Some states are passing laws to expand the powers of public health authorities to force people to submit to mass immunizations: for example, Pennsylvania House Bill 492 and Massachusetts (WorldNetDaily 10/12/09).
But public health campaigns to get everybody immunized against both seasonal influenza and swine flu (novel H1N1) are running into opposition.
The New York State Department of Health mandate that certain health workers be immunized by Nov 30 or face disciplinary action, including termination, has been put on hold by a state Supreme Court judge.
The Public Employees Union, which represents 15,000 health workers, filed a motion for a restraining order. Similar lawsuits were filed by a group of nurses and New York State United Teachers.
In the past, voluntary campaigns and incentives to encourage influenza immunization have resulted in an immunization rate of 30% to 50%, according to New York State Health Commissioner Richard Daines (Press & Sun-Bulletin 10/16/09).
“These are people who are not government property,” stated Roy Russell, R.N., who left his job with the Binghamton City School District because of a dispute over the mandate. “We are professionals and we know the risks. We are governed by free will, not by Big Brother telling us what we have to do” (ibid.).
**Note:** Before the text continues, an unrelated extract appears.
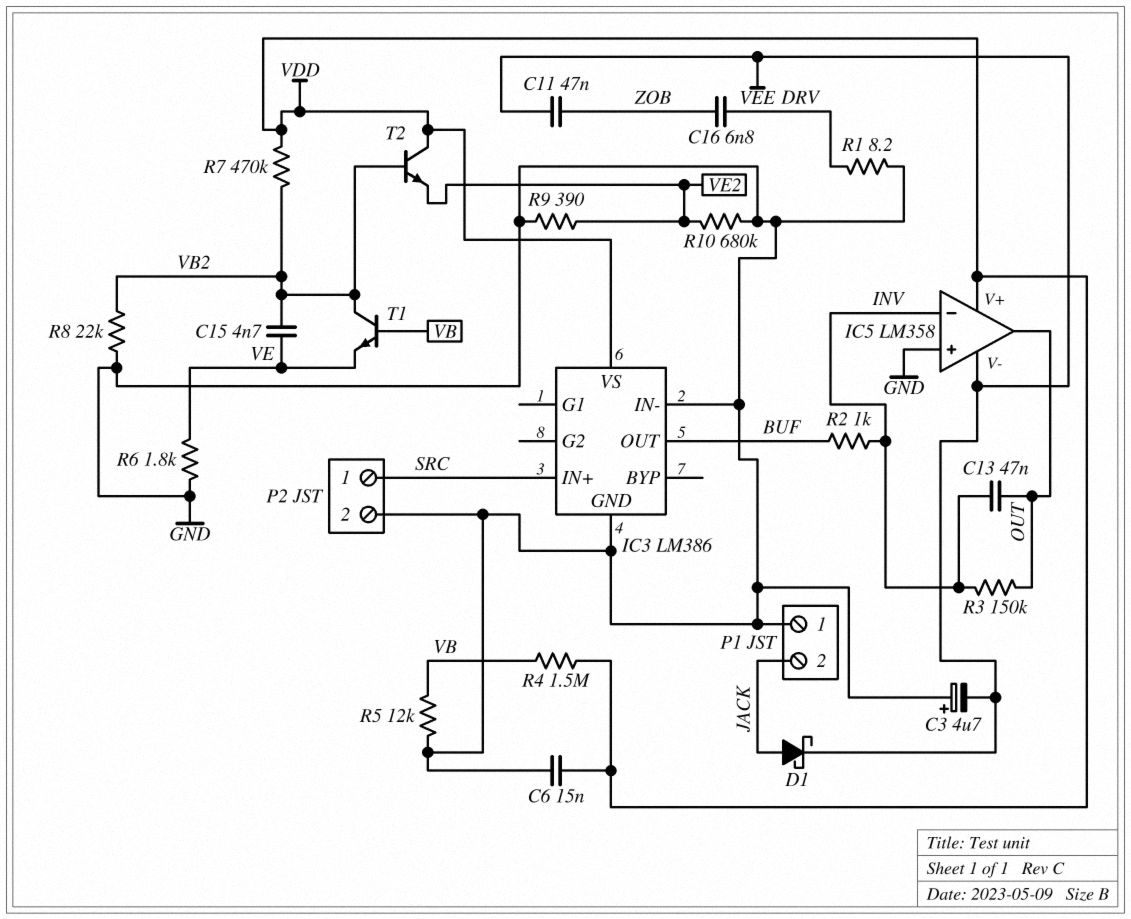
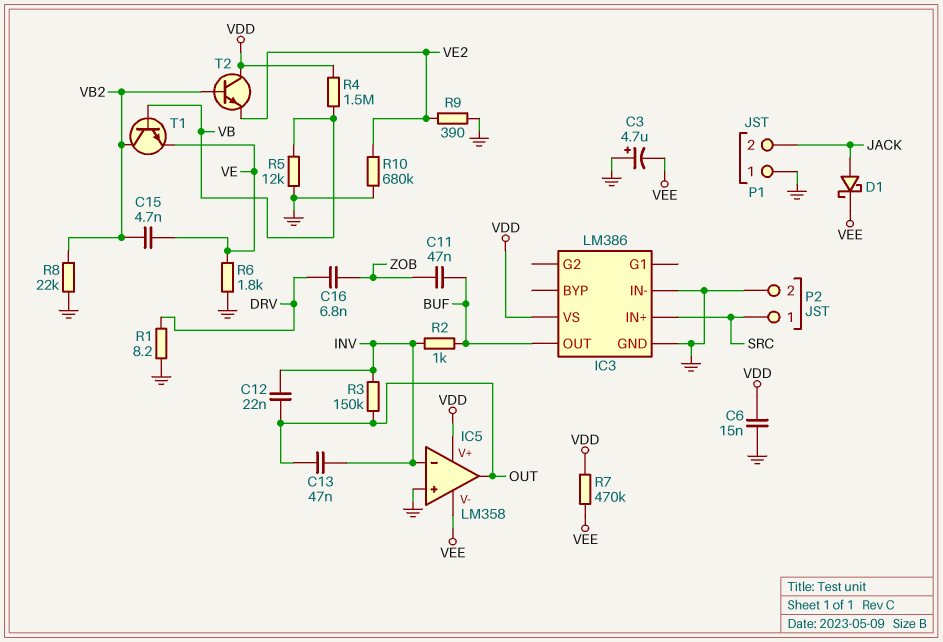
C11: 47nF (VEE, ZOB) -> 47nF (BUF, ZOB)
C12: none -> 22nF (INV, OUT)
R7: 470k (VB2, VDD) -> 470k (VDD, VEE)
The health department plans to contest the lawsuits vigorously on the merits and expects the regulation to be upheld (NY Post 10/16/09).
According to HHS Secretary Kathleen Sebelius, “our guidance is this is a voluntary vaccine” (Wash Post 9/26/09).
Large private hospital chains are, however, mandating the vaccine, purportedly to protect patients and cut absenteeism.
“The contribution of asymptomatic influenza virus infection to transmission among household members, institutional residents, or communities is unknown during seasonal epidemics or pandemics” (Khazeni N, et al. Ann Intern Med 2009;151:464-473).
Additionally, to the best of our knowledge, there are no studies of the relative rates of virus shedding in asymptomatic persons who are vaccinated versus those who are not.
Canadian seasonal influenza vaccination campaigns are being thrown into disarray by a study linking seasonal flu shots to a higher rate of H1N1 influenza. Though the study has been called an “international anomaly,” some provinces are suspending seasonal flu shots for persons under the age of 65. They will concentrate on vaccinating against H1N1, currently the cause of most confirmed influenza cases.
“By the time the H1N1 wave is over, there will be ample time to vaccinate for seasonal flu,” said Dr. Ethan Rubinstein, head of the adult infectious diseases department at the University of Manitoba (Globe and Mail 9/27/09).
In Chandler, Arizona, about three-quarters of firefighters offered an early batch of H1N1 vaccine have refused it. This is a voluntary program (East Valley Tribune 10/18/09). Signs are being posted in Arizona asking the public to support first responders who decline mandatory vaccines.
“Several” reports of Guillain-Barré syndrome in persons who have received H1N1 vaccine have prompted doctors at one Mississippi hospital to advise patients and staff not to get the vaccine.
While most people who decline the vaccine cite safety concerns, some epidemiologists are challenging the medical orthodoxy about the effectiveness of influenza vaccine.
Study after study has claimed that people who get a flu shot in the fall are about half as likely to die that winter—from any cause. Yet influenza accounts for at most 10% of deaths, even when including all illness that influenza might aggravate. Vaccine skeptics argue: “For a vaccine to reduce mortality by 50 percent…means it has to prevent deaths…from falls, fires, heart disease, strokes, and car accidents. That’s not a vaccine, that’s a miracle” (Shannon Brownlee and Jeanne Lenzer, “Shots in the Dark,” Atlantic, November 2009).
The “healthy user effect” could largely account for reduced mortality, argue Brownlee and Lenzer, but authorities say it would be unethical to do double-blind, placebo-controlled studies—since we “know” that the vaccines work.
The official position of AAPS is that vaccines, like other medical treatments, should be voluntary.
AAPS has posted an internet survey on www.aapsonline.org of physicians’ intentions regarding taking H1N1 vaccine themselves.